PROVIDED RECORDS Start Marker
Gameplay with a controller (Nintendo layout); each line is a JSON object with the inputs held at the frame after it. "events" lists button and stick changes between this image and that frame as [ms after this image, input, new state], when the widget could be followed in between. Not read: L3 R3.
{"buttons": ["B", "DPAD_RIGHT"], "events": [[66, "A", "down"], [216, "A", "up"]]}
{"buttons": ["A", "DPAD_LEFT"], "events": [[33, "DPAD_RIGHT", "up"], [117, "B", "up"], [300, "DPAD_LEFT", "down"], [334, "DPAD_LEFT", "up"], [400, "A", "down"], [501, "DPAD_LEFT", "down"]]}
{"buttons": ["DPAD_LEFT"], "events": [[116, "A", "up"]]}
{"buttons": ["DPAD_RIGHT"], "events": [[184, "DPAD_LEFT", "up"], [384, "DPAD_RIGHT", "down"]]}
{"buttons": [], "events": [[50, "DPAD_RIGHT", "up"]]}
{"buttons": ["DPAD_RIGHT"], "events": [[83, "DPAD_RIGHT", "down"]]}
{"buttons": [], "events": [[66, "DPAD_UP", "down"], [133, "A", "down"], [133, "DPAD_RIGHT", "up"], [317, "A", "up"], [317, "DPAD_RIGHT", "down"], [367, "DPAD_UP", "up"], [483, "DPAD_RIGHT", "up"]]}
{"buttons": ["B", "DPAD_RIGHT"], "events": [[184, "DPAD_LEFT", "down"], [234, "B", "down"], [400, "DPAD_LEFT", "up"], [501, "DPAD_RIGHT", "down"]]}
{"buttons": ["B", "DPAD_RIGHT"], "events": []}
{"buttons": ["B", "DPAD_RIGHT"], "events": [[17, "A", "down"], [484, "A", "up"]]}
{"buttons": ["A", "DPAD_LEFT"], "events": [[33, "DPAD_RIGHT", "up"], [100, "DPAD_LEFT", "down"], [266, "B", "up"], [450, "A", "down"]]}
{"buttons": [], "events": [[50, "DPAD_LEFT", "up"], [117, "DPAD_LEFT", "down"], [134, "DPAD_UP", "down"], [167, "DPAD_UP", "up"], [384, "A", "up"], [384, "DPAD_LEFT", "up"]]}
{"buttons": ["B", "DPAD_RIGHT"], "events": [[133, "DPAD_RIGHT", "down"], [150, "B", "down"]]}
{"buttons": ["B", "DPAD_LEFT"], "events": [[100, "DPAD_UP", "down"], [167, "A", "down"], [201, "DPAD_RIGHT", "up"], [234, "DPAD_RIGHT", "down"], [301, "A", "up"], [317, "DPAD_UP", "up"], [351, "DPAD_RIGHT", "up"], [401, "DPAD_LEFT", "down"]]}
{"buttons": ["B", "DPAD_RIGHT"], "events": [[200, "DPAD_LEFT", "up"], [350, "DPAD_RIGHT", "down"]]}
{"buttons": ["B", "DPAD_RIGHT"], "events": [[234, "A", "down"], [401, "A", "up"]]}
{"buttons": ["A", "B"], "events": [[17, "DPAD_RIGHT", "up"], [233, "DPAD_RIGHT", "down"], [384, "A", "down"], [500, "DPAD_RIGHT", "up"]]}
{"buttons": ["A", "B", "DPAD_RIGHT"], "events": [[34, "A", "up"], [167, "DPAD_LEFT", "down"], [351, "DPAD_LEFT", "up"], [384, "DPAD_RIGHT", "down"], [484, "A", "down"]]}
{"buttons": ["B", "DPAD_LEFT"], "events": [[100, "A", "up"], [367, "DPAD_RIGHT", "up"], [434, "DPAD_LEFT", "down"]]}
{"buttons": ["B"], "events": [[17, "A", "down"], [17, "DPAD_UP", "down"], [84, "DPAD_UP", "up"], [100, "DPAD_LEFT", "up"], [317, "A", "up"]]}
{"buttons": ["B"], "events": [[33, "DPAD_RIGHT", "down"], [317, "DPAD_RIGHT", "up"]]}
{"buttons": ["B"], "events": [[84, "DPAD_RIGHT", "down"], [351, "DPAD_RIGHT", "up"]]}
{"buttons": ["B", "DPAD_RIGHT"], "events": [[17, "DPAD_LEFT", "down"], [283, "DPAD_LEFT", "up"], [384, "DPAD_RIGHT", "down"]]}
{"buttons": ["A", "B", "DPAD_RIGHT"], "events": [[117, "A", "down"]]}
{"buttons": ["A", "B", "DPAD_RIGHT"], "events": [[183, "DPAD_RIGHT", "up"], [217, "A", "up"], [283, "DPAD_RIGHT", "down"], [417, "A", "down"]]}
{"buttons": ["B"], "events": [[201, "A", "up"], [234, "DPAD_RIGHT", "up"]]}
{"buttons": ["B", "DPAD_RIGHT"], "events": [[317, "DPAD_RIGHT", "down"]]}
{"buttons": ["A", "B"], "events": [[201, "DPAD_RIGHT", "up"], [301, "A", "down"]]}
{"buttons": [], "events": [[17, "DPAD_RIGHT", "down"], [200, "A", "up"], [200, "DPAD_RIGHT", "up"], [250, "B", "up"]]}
PROVIDED RECORDS End Marker
TASK PROMPT: Each line of the data is to be restated exactly.

ANSWER SECTION:
Gameplay with a controller (Nintendo layout); each line is a JSON object with the inputs held at the frame after it. "events" lists button and stick changes between this image and that frame as [ms after this image, input, new state], when the widget could be followed in between. Not read: L3 R3.
{"buttons": ["B", "DPAD_RIGHT"], "events": [[66, "A", "down"], [216, "A", "up"]]}
{"buttons": ["A", "DPAD_LEFT"], "events": [[33, "DPAD_RIGHT", "up"], [117, "B", "up"], [300, "DPAD_LEFT", "down"], [334, "DPAD_LEFT", "up"], [400, "A", "down"], [501, "DPAD_LEFT", "down"]]}
{"buttons": ["DPAD_LEFT"], "events": [[116, "A", "up"]]}
{"buttons": ["DPAD_RIGHT"], "events": [[184, "DPAD_LEFT", "up"], [384, "DPAD_RIGHT", "down"]]}
{"buttons": [], "events": [[50, "DPAD_RIGHT", "up"]]}
{"buttons": ["DPAD_RIGHT"], "events": [[83, "DPAD_RIGHT", "down"]]}
{"buttons": [], "events": [[66, "DPAD_UP", "down"], [133, "A", "down"], [133, "DPAD_RIGHT", "up"], [317, "A", "up"], [317, "DPAD_RIGHT", "down"], [367, "DPAD_UP", "up"], [483, "DPAD_RIGHT", "up"]]}
{"buttons": ["B", "DPAD_RIGHT"], "events": [[184, "DPAD_LEFT", "down"], [234, "B", "down"], [400, "DPAD_LEFT", "up"], [501, "DPAD_RIGHT", "down"]]}
{"buttons": ["B", "DPAD_RIGHT"], "events": []}
{"buttons": ["B", "DPAD_RIGHT"], "events": [[17, "A", "down"], [484, "A", "up"]]}
{"buttons": ["A", "DPAD_LEFT"], "events": [[33, "DPAD_RIGHT", "up"], [100, "DPAD_LEFT", "down"], [266, "B", "up"], [450, "A", "down"]]}
{"buttons": [], "events": [[50, "DPAD_LEFT", "up"], [117, "DPAD_LEFT", "down"], [134, "DPAD_UP", "down"], [167, "DPAD_UP", "up"], [384, "A", "up"], [384, "DPAD_LEFT", "up"]]}
{"buttons": ["B", "DPAD_RIGHT"], "events": [[133, "DPAD_RIGHT", "down"], [150, "B", "down"]]}
{"buttons": ["B", "DPAD_LEFT"], "events": [[100, "DPAD_UP", "down"], [167, "A", "down"], [201, "DPAD_RIGHT", "up"], [234, "DPAD_RIGHT", "down"], [301, "A", "up"], [317, "DPAD_UP", "up"], [351, "DPAD_RIGHT", "up"], [401, "DPAD_LEFT", "down"]]}
{"buttons": ["B", "DPAD_RIGHT"], "events": [[200, "DPAD_LEFT", "up"], [350, "DPAD_RIGHT", "down"]]}
{"buttons": ["B", "DPAD_RIGHT"], "events": [[234, "A", "down"], [401, "A", "up"]]}
{"buttons": ["A", "B"], "events": [[17, "DPAD_RIGHT", "up"], [233, "DPAD_RIGHT", "down"], [384, "A", "down"], [500, "DPAD_RIGHT", "up"]]}
{"buttons": ["A", "B", "DPAD_RIGHT"], "events": [[34, "A", "up"], [167, "DPAD_LEFT", "down"], [351, "DPAD_LEFT", "up"], [384, "DPAD_RIGHT", "down"], [484, "A", "down"]]}
{"buttons": ["B", "DPAD_LEFT"], "events": [[100, "A", "up"], [367, "DPAD_RIGHT", "up"], [434, "DPAD_LEFT", "down"]]}
{"buttons": ["B"], "events": [[17, "A", "down"], [17, "DPAD_UP", "down"], [84, "DPAD_UP", "up"], [100, "DPAD_LEFT", "up"], [317, "A", "up"]]}
{"buttons": ["B"], "events": [[33, "DPAD_RIGHT", "down"], [317, "DPAD_RIGHT", "up"]]}
{"buttons": ["B"], "events": [[84, "DPAD_RIGHT", "down"], [351, "DPAD_RIGHT", "up"]]}
{"buttons": ["B", "DPAD_RIGHT"], "events": [[17, "DPAD_LEFT", "down"], [283, "DPAD_LEFT", "up"], [384, "DPAD_RIGHT", "down"]]}
{"buttons": ["A", "B", "DPAD_RIGHT"], "events": [[117, "A", "down"]]}
{"buttons": ["A", "B", "DPAD_RIGHT"], "events": [[183, "DPAD_RIGHT", "up"], [217, "A", "up"], [283, "DPAD_RIGHT", "down"], [417, "A", "down"]]}
{"buttons": ["B"], "events": [[201, "A", "up"], [234, "DPAD_RIGHT", "up"]]}
{"buttons": ["B", "DPAD_RIGHT"], "events": [[317, "DPAD_RIGHT", "down"]]}
{"buttons": ["A", "B"], "events": [[201, "DPAD_RIGHT", "up"], [301, "A", "down"]]}
{"buttons": [], "events": [[17, "DPAD_RIGHT", "down"], [200, "A", "up"], [200, "DPAD_RIGHT", "up"], [250, "B", "up"]]}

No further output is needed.